==== INFORMATION SHOWN ====

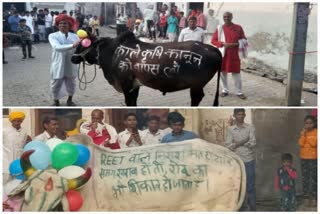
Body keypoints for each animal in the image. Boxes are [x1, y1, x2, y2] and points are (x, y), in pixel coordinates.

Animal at [71, 31, 221, 105]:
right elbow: (133, 102)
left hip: (196, 85)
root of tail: (215, 50)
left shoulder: (125, 84)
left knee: (196, 98)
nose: (72, 58)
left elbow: (128, 102)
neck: (112, 51)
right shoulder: (135, 85)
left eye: (83, 44)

====

Once the pictures are removed, print all the remaining data exactly as it stands.

Body keypoints for each animal in the image. Boxes are [x1, y1, x2, y2] and points are (x, y), in pixel coordinates.

Animal at [71, 31, 221, 105]:
right elbow: (133, 102)
left hip: (196, 85)
root of tail: (215, 50)
left shoulder: (125, 84)
left knee: (196, 98)
nose: (72, 58)
left elbow: (128, 102)
neck: (112, 51)
right shoulder: (135, 85)
left eye: (83, 44)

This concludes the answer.